4) You’re storing reams of documents because you ‘have to’.

Many organizations are required to retain a variety of documents for regulatory reasons. In the past, that used to mean banker’s boxes and multiple copies of the same paperwork. In many cases, government agencies and regulatory bodies now accept digital versions and electronic signatures.

5) Your company isn’t as competitive as you think it should be.

The weight of paper-based processes is holding many Canadian firms back from keeping up with competitors who have already made the digital transformation. Unnecessary paper use wastes resources, undermines productivity, bogs down workflow and prevents them from realizing advantages derived from becoming digital enterprises.

Keep an eye out for these tell-tale signs your ties to paper are too strong. Just recognizing you may have a problem is a good start that you need to get your digital house in order. And it’ll help you avoid those bad feelings you get waiting by the machine for those papers you never needed to print.

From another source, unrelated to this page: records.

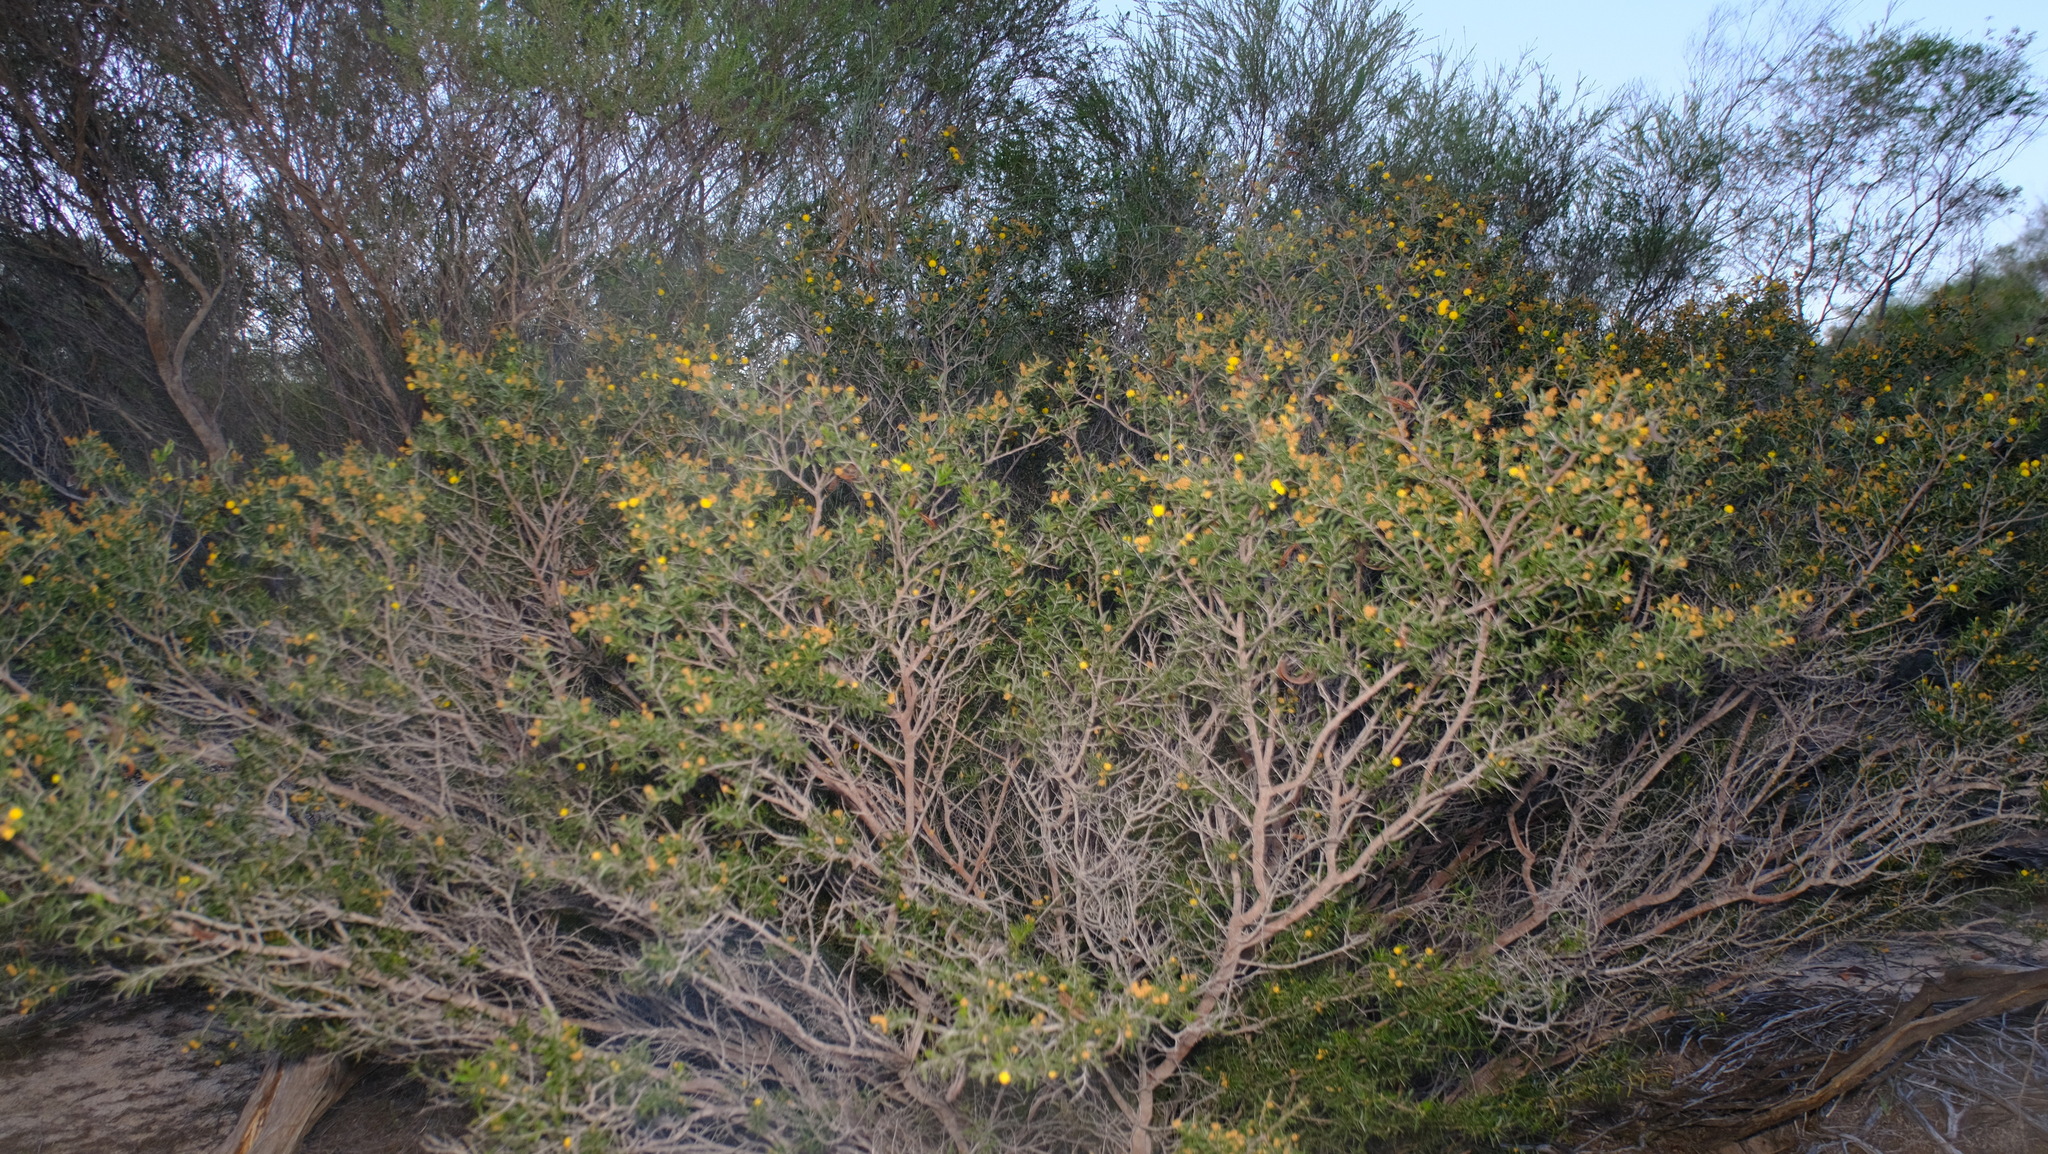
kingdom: Plantae
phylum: Tracheophyta
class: Magnoliopsida
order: Fabales
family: Fabaceae
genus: Acacia
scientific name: Acacia andrewsii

Enterprise content management (ECM) used to make sense only for large companies with the size and budgets to make the conversion to digital worthwhile. Now, with the introduction of Xerox DocuShare Flex, small- and medium-sized businesses (SMBs) and company departments can digitize processes like invoicing, sharing files, editing, managing databases and storing documents, just like large companies do.

SMBs tend to rely on inefficient paper-based systems and often lack centralized storage of digital information. According to respondents to a 2016 Association for Information and Image Management (AIIM) survey, poor content management practices result in taking too long to find content (62 percent), duplicated efforts (52 percent) and insufficient re-use (46 percent)¹.

The new DocuShare Flex platform is cloud based and provides the automation, security and scalability of large-scale ECM systems in an affordable package that’s easy to configure and use without IT support.

DocuShare Flex systems will save SMBs hours, days or weeks. Users can complete a range of document-intensive tasks such as:

• Routing documents automatically to facilitate approval processes and version control;
• Automating necessary documentation for ease of compliance with government and industry mandates;
• Simplifying management of the multitude of documents required for transactions, accounting, billing and other document-intensive operations.

Easy to Use, Agile, Low Cost

DocuShare Flex can store and manage a wide range of document types and content. It has a scalable storage capacity of hundreds of millions of documents. Managing documents from creation through archiving and eventual disposal is provided out of the box.

DocuShare Flex customers can add capacity and users incrementally to further control costs. The number of users can range from a minimum of five people up to thousands. It has advanced review-process controls that enable annotation, redaction and simultaneous viewing while controlling versions to keep documents current.

Automating Workflows

DocuShare Flex can automate a range of business processes including storing all project documents in one place, managing review cycles, and meeting potential audit requirements. It can also enforce compliance with best practices since management can observe work status.

DocuShare Flex is designed for non-technical staff with an intuitive search engine and a user interface (UI) that requires little training. The UI is Web-based and will run on a wide range of browsers and mobile devices.

The platform can work with back-end company systems to pull data and link to documents. It’s compatible with Xerox ConnectKey multifunction devices and associated apps for developing specific time-saving workflows, and includes a ConnectKey-based scanning service for scanning directly to DocuShare Flex.

The new DocuShare Flex platform augments the Xerox DocuShare portfolio, including Xerox DocuShare 7, which was recently named as a “Leader” in ECM software by G2 Crowd, and as the 2017 Pick award as Outstanding Document Management Solution by Buyers Laboratory LLC (BLI).

Availability

DocuShare Flex is now available in North America. It will be available in Europe and other select regions by May 31, in Canada in June, and in Asia Pacific by the end of August.